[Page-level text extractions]
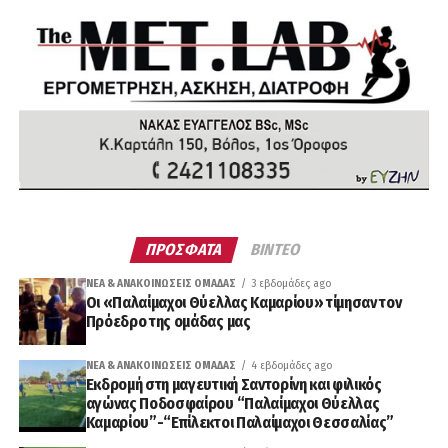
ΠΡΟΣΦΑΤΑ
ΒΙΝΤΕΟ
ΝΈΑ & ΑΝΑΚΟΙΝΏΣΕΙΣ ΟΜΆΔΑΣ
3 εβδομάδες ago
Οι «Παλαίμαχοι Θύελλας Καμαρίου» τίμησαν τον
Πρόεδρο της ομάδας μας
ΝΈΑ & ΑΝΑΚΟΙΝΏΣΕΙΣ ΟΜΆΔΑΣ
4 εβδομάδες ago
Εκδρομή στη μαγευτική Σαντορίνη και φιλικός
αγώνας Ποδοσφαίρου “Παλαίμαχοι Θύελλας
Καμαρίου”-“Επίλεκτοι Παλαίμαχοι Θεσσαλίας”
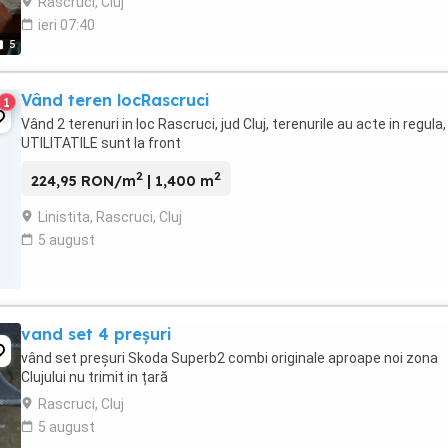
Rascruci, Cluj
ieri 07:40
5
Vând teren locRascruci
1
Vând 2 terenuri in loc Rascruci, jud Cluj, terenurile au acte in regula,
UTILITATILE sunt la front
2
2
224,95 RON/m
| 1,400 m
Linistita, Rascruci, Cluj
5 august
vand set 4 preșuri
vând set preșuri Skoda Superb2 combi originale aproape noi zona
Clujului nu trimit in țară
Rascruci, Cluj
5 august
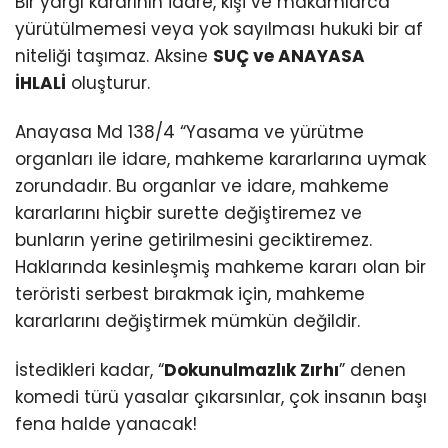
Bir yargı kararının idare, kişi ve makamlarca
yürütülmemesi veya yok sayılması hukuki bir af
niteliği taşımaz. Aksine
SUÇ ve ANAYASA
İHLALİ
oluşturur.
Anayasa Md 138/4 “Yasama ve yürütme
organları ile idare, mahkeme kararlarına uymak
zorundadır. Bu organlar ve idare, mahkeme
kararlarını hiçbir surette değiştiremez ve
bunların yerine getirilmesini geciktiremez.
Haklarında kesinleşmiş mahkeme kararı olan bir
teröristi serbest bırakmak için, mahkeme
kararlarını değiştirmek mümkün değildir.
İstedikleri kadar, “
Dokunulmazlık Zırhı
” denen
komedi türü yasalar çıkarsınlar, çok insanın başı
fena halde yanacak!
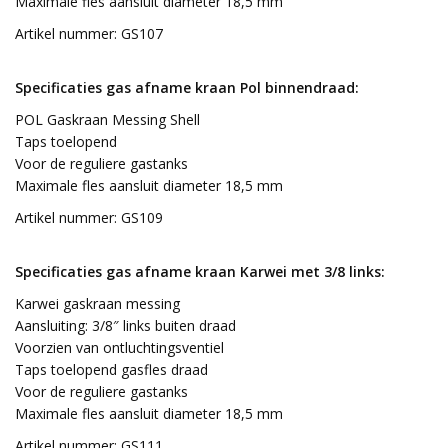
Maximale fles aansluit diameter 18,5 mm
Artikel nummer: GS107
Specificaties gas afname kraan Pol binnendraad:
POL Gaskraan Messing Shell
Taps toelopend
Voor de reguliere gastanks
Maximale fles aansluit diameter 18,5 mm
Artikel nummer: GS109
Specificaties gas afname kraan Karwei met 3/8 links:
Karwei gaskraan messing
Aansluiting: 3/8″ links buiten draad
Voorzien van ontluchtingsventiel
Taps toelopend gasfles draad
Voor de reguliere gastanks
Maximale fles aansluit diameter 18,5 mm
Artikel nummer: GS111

__Problem details__: Matching lines for the string "Καμαρίου": work out how many the records contain and write only the number.

__Your solution__: 2